Regina Maria da Cunha Bustamante
José Francisco de Moura
(organizador)

      A violência acompanha a História. Desde os tempos mais antigos, o confronto cotidiano, dramático com a violência marca as andanças de homens e mulheres pelos caminhos incertos da História. Nos últimos dois e três séculos, com o advento da modernidade e das suas transformações do humano e do social, foi surgindo aos poucos um sentimento de confiança na possibilidade de conter, de canalizar a violência para a construção de relações livres, iguais e fraternas. No cenário reinventado da História, o mito da não-violência confronta o passado nos moldes da utopia.
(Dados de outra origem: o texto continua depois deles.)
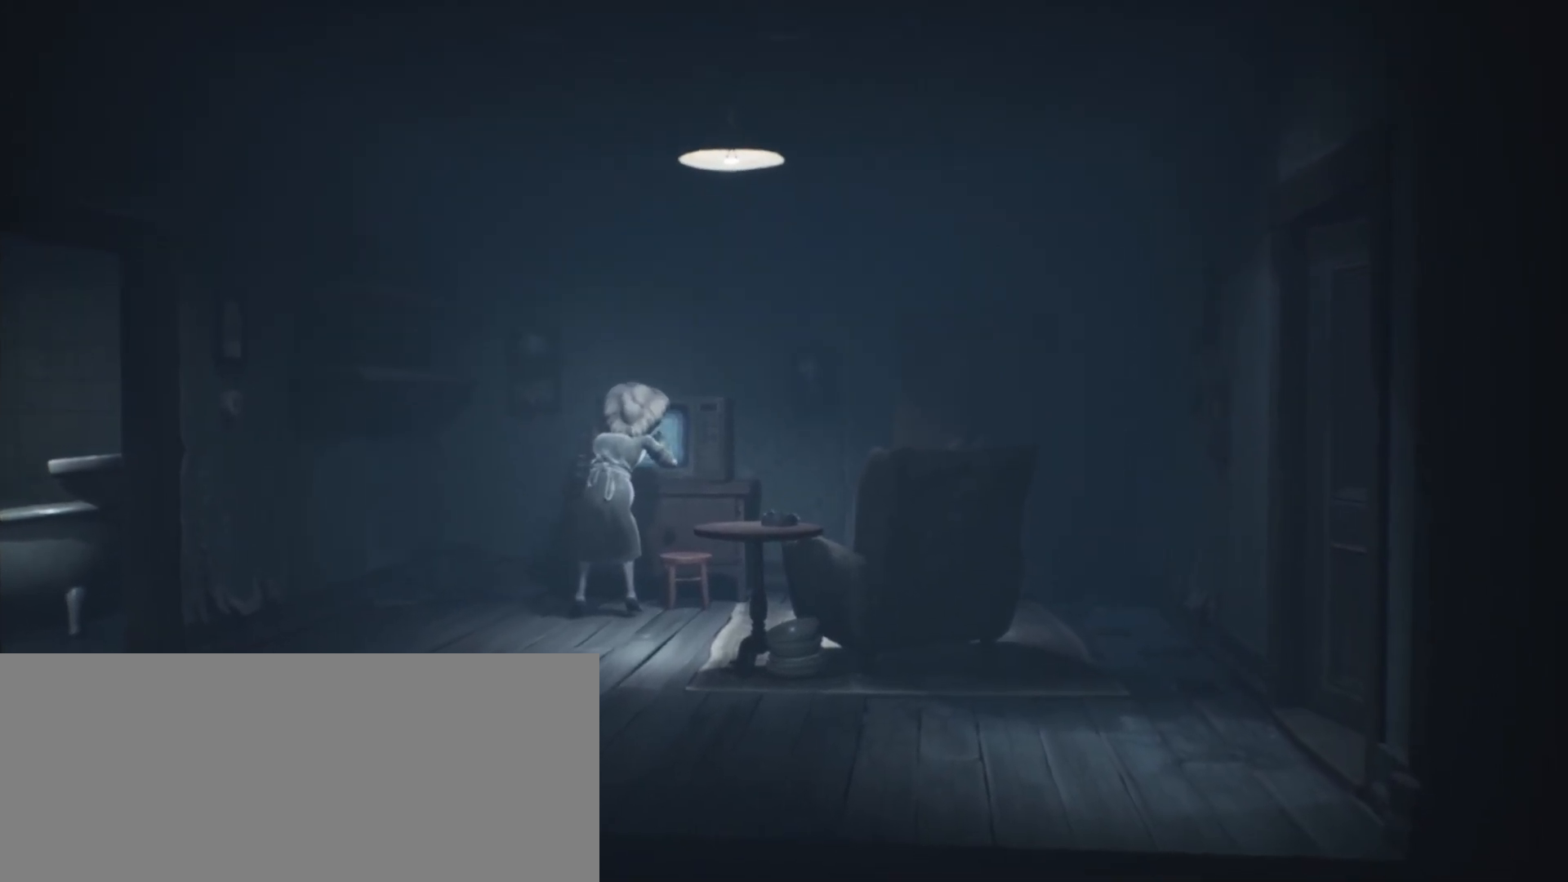
{"keys": ["d", "sprint"], "events": [[167, "sprint", "down"]]}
Todavia, as últimas décadas do século passado, marcadas pelo cansaço desta modernidade que perseguia projetos idealistas tecno-científicos e referenciava-se às grandes narrativas, sofrem um refluxo teórico e político, de dimensões ainda imprecisas, em direção ao um novo fatalismo, a um calmo desespero, a uma perda da confiança na real possibilidade, antropológica e política, de superar a violência como condição existencial e concreta da vida humana e da construção da cidade. Os ensaios aqui apresentados, diversos em suas abordagens teóricas e recortes históricos, refletem o atual limiar histórico em que são produzidos entre as duas modernidades acima apontadas: ao mesmo tempo modernos, percorrendo as formas, ritos, momentos históricos, por vezes em busca de sinais, mesmo minúsculos, de superação da violência, espelham, todavia, metodologicamente uma nova postura, tardo-moderna, nada prescritiva e pouco esperançosa com relação à possibilidade da História, mesmo a mais recente, apontar para algo original, para um mundo admiravelmente novo. Restam para o leitor, que a estes ensaios dedicará a atenção que o tema e a qualidade dos textos aqui apresentados merecem, fragmentos de histórias e discursos sobre violência e não-violência, confiança e desespero, tentativas e fracassos: a confortar um presente incerto e apavorado pelo temor de uma violência que se percebe muitas vezes como incompreensível, mas somente porque ainda impensada em sua trajetória histórica.